Stored data
....
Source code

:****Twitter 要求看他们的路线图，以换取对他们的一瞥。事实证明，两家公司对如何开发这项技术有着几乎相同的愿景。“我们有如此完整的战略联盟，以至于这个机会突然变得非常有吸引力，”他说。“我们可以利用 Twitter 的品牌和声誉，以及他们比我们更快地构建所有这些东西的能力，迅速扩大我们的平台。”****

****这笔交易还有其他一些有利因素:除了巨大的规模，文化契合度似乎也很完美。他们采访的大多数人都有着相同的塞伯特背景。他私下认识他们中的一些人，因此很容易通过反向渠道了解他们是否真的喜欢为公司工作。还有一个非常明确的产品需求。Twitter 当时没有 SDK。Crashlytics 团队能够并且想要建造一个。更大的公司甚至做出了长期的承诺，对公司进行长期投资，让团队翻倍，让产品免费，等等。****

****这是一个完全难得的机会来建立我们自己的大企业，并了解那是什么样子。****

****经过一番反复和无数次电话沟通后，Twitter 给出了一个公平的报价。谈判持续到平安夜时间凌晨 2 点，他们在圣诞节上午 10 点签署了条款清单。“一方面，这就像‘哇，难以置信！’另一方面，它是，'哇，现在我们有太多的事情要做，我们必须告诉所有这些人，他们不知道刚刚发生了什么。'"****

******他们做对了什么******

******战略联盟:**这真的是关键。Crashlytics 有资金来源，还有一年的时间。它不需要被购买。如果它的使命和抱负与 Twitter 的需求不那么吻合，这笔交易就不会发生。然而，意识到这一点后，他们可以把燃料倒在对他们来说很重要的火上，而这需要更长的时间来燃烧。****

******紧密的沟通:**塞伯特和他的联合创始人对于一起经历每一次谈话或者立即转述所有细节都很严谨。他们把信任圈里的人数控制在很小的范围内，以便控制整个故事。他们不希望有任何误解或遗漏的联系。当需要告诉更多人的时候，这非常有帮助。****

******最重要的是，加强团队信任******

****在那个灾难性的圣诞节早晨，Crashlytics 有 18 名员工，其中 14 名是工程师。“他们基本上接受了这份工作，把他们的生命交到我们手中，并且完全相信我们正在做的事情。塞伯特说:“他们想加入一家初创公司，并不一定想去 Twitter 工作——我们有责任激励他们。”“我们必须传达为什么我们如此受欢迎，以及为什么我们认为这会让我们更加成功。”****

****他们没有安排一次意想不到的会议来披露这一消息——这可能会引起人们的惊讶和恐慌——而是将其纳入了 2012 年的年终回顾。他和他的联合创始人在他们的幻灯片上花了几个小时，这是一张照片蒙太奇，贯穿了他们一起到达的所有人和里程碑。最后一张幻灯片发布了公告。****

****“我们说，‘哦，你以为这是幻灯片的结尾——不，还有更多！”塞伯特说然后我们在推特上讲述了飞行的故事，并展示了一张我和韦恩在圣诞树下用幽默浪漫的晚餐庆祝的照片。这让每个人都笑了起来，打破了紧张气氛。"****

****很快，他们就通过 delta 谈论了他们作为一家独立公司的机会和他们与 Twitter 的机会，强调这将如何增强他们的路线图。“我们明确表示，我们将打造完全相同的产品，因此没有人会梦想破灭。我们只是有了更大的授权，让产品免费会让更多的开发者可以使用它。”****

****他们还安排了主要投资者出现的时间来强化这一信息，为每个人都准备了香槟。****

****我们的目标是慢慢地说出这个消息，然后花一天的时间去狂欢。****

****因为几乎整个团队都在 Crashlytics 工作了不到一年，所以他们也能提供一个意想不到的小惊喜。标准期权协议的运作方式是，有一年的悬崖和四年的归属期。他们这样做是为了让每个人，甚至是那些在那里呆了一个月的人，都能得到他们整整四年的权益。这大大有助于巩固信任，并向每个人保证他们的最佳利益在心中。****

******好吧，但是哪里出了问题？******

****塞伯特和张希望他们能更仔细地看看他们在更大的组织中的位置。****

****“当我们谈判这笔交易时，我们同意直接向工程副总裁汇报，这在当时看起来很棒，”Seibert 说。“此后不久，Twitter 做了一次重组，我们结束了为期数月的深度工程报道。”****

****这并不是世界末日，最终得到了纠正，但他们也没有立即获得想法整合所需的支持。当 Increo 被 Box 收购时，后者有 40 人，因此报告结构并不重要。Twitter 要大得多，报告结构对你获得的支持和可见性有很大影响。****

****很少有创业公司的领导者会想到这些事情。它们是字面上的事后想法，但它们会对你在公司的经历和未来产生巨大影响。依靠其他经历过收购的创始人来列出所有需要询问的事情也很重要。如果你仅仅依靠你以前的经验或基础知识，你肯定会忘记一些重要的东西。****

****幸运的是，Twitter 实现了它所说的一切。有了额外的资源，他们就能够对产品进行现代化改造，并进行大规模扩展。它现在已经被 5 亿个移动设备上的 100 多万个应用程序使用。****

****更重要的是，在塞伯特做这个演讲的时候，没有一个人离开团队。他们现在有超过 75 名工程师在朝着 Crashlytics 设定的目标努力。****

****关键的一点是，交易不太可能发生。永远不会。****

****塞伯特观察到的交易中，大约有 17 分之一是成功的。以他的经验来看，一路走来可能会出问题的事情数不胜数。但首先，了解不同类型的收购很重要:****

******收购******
....
_Work to complete_
Every record must be written out again without any change.

_Task response_
Source code

:****Twitter 要求看他们的路线图，以换取对他们的一瞥。事实证明，两家公司对如何开发这项技术有着几乎相同的愿景。“我们有如此完整的战略联盟，以至于这个机会突然变得非常有吸引力，”他说。“我们可以利用 Twitter 的品牌和声誉，以及他们比我们更快地构建所有这些东西的能力，迅速扩大我们的平台。”****

****这笔交易还有其他一些有利因素:除了巨大的规模，文化契合度似乎也很完美。他们采访的大多数人都有着相同的塞伯特背景。他私下认识他们中的一些人，因此很容易通过反向渠道了解他们是否真的喜欢为公司工作。还有一个非常明确的产品需求。Twitter 当时没有 SDK。Crashlytics 团队能够并且想要建造一个。更大的公司甚至做出了长期的承诺，对公司进行长期投资，让团队翻倍，让产品免费，等等。****

****这是一个完全难得的机会来建立我们自己的大企业，并了解那是什么样子。****

****经过一番反复和无数次电话沟通后，Twitter 给出了一个公平的报价。谈判持续到平安夜时间凌晨 2 点，他们在圣诞节上午 10 点签署了条款清单。“一方面，这就像‘哇，难以置信！’另一方面，它是，'哇，现在我们有太多的事情要做，我们必须告诉所有这些人，他们不知道刚刚发生了什么。'"****

******他们做对了什么******

******战略联盟:**这真的是关键。Crashlytics 有资金来源，还有一年的时间。它不需要被购买。如果它的使命和抱负与 Twitter 的需求不那么吻合，这笔交易就不会发生。然而，意识到这一点后，他们可以把燃料倒在对他们来说很重要的火上，而这需要更长的时间来燃烧。****

******紧密的沟通:**塞伯特和他的联合创始人对于一起经历每一次谈话或者立即转述所有细节都很严谨。他们把信任圈里的人数控制在很小的范围内，以便控制整个故事。他们不希望有任何误解或遗漏的联系。当需要告诉更多人的时候，这非常有帮助。****

******最重要的是，加强团队信任******

****在那个灾难性的圣诞节早晨，Crashlytics 有 18 名员工，其中 14 名是工程师。“他们基本上接受了这份工作，把他们的生命交到我们手中，并且完全相信我们正在做的事情。塞伯特说:“他们想加入一家初创公司，并不一定想去 Twitter 工作——我们有责任激励他们。”“我们必须传达为什么我们如此受欢迎，以及为什么我们认为这会让我们更加成功。”****

****他们没有安排一次意想不到的会议来披露这一消息——这可能会引起人们的惊讶和恐慌——而是将其纳入了 2012 年的年终回顾。他和他的联合创始人在他们的幻灯片上花了几个小时，这是一张照片蒙太奇，贯穿了他们一起到达的所有人和里程碑。最后一张幻灯片发布了公告。****

****“我们说，‘哦，你以为这是幻灯片的结尾——不，还有更多！”塞伯特说然后我们在推特上讲述了飞行的故事，并展示了一张我和韦恩在圣诞树下用幽默浪漫的晚餐庆祝的照片。这让每个人都笑了起来，打破了紧张气氛。"****

****很快，他们就通过 delta 谈论了他们作为一家独立公司的机会和他们与 Twitter 的机会，强调这将如何增强他们的路线图。“我们明确表示，我们将打造完全相同的产品，因此没有人会梦想破灭。我们只是有了更大的授权，让产品免费会让更多的开发者可以使用它。”****

****他们还安排了主要投资者出现的时间来强化这一信息，为每个人都准备了香槟。****

****我们的目标是慢慢地说出这个消息，然后花一天的时间去狂欢。****

****因为几乎整个团队都在 Crashlytics 工作了不到一年，所以他们也能提供一个意想不到的小惊喜。标准期权协议的运作方式是，有一年的悬崖和四年的归属期。他们这样做是为了让每个人，甚至是那些在那里呆了一个月的人，都能得到他们整整四年的权益。这大大有助于巩固信任，并向每个人保证他们的最佳利益在心中。****

******好吧，但是哪里出了问题？******

****塞伯特和张希望他们能更仔细地看看他们在更大的组织中的位置。****

****“当我们谈判这笔交易时，我们同意直接向工程副总裁汇报，这在当时看起来很棒，”Seibert 说。“此后不久，Twitter 做了一次重组，我们结束了为期数月的深度工程报道。”****

****这并不是世界末日，最终得到了纠正，但他们也没有立即获得想法整合所需的支持。当 Increo 被 Box 收购时，后者有 40 人，因此报告结构并不重要。Twitter 要大得多，报告结构对你获得的支持和可见性有很大影响。****

****很少有创业公司的领导者会想到这些事情。它们是字面上的事后想法，但它们会对你在公司的经历和未来产生巨大影响。依靠其他经历过收购的创始人来列出所有需要询问的事情也很重要。如果你仅仅依靠你以前的经验或基础知识，你肯定会忘记一些重要的东西。****

****幸运的是，Twitter 实现了它所说的一切。有了额外的资源，他们就能够对产品进行现代化改造，并进行大规模扩展。它现在已经被 5 亿个移动设备上的 100 多万个应用程序使用。****

****更重要的是，在塞伯特做这个演讲的时候，没有一个人离开团队。他们现在有超过 75 名工程师在朝着 Crashlytics 设定的目标努力。****

****关键的一点是，交易不太可能发生。永远不会。****

****塞伯特观察到的交易中，大约有 17 分之一是成功的。以他的经验来看，一路走来可能会出问题的事情数不胜数。但首先，了解不同类型的收购很重要:****

******收购******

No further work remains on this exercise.